But then again, I wouldn't have thought either one was really clearly "female" or "male" in the first place.
What's more odd about this conversation, Hrant, is that you are so often an advocate for change and open-mindedness about new directions for type design. Yet now you are claiming "Anything that manifests reality helps both customers and culture" as justification for assigning gender to type in ways that seem to constrain the use and interpretation of type (and gender roles, too). To me, this feels inconsistent with many of your expressed views about type design. But maybe it's just me, I don't know.4 -
Thomas Phinney said:What's funny is, if I was asked to categorize them, I would have put the assignment of the triangles the other way around.
But then again, I wouldn't have thought either one was really clearly "female" or "male" in the first place.
* Please do elaborate on why some part of you feels that.

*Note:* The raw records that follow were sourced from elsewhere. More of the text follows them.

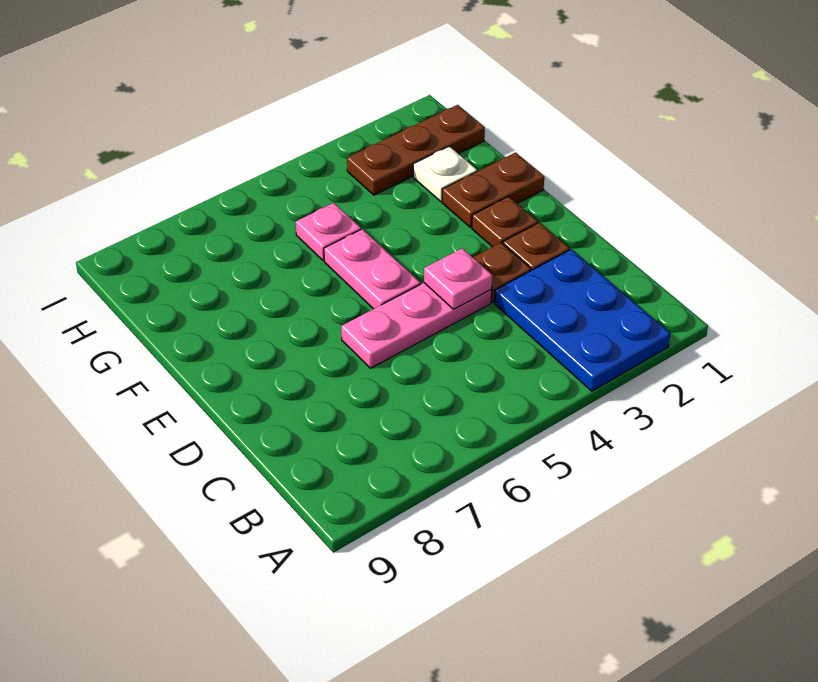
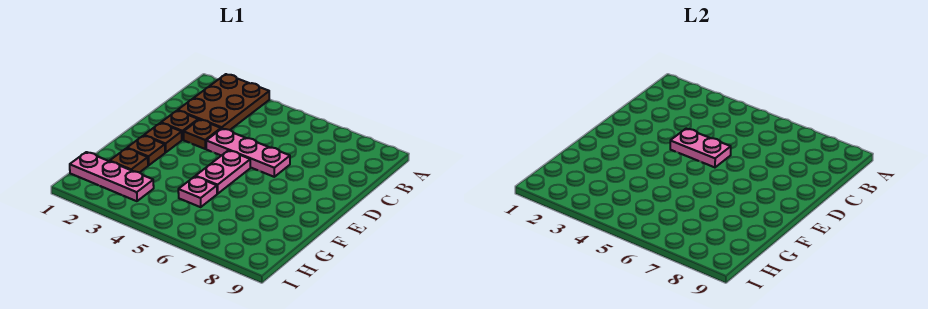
blue plate A2:C3 level 1 -> brown plate A2:C3 level 1
pink plate D4 level 2 -> pink plate D4:D5 level 2
brown plate F1:F2 level 1 -> brown plate F2 level 1
white plate G2 level 1 -> brown plate G2 level 1
brown plate H1:H3 level 1 -> pink plate H1:H3 level 1

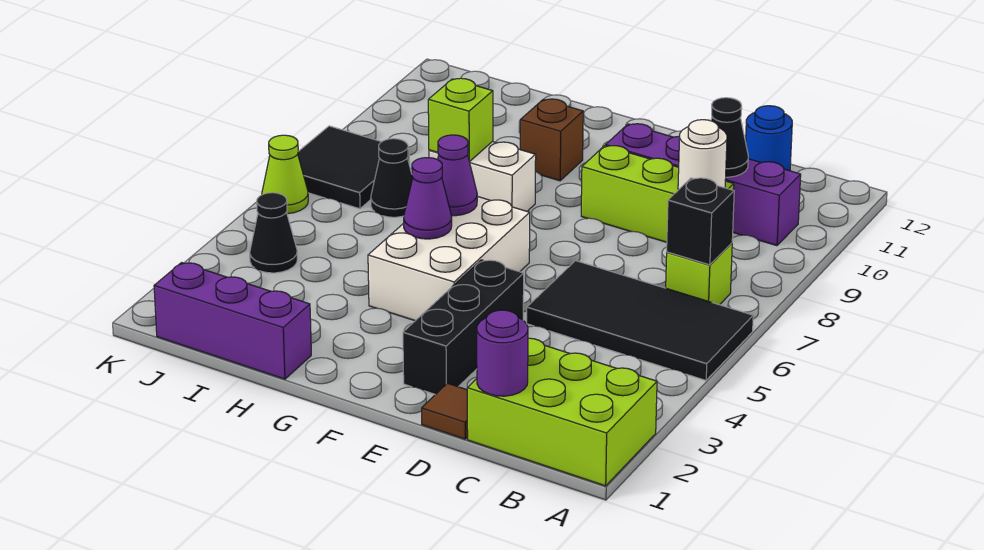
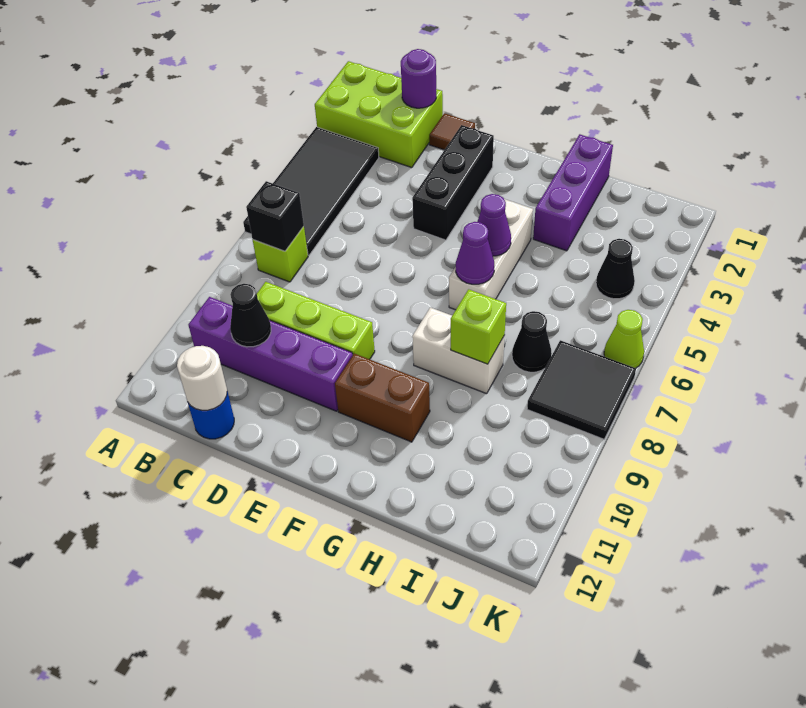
black tile A5:D6 level 1 -> black tile A3:B6 level 1
white round brick C9 level 2 -> white round brick C12 level 2
white brick F4:G6 level 1 -> white brick G4:G6 level 1
brown brick G10 level 1 -> brown brick F10:G10 level 1
purple brick H1:J1 level 1 -> purple brick H1:H3 level 1

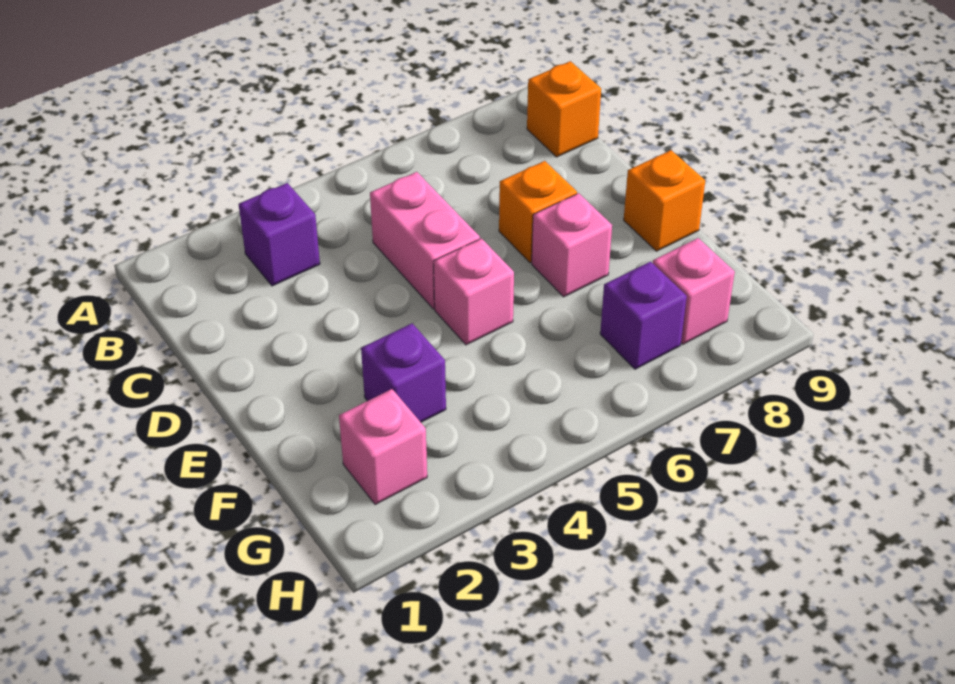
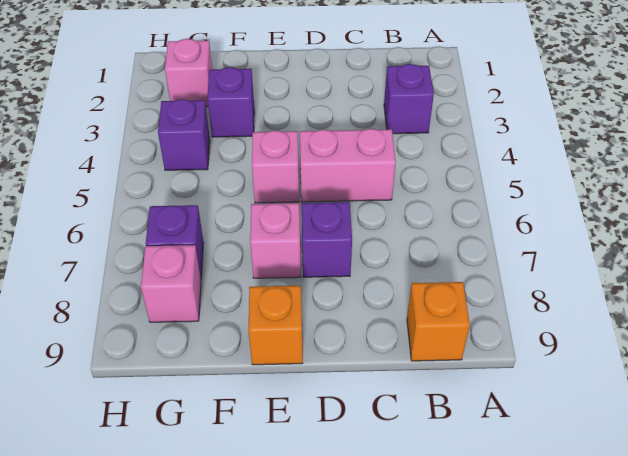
orange brick D7 level 1 -> purple brick D7 level 1
none -> purple brick G4 level 1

There is no design without constraint. Some constraints are better than others. The constraint of escaping from the risks of gender-association in type is to me much less fruitful than the association itself. I believe open-mindedness is indeed critical, here to: think clearly and deeply about our psychophysical realities (beyond mere genitalia); and to dig deeper than cheap formulas like "cursive is feminine".0 -
Ramiro, the same thing is found in some English copy books of the 17th and 18th Century. This is from William Brooks' A Delightful Recreation for the Industrious: a Copy Book of Plain and Practical Writing After the most Modish-manner yet extant with variety of Ornam[ent] by Command of Hand.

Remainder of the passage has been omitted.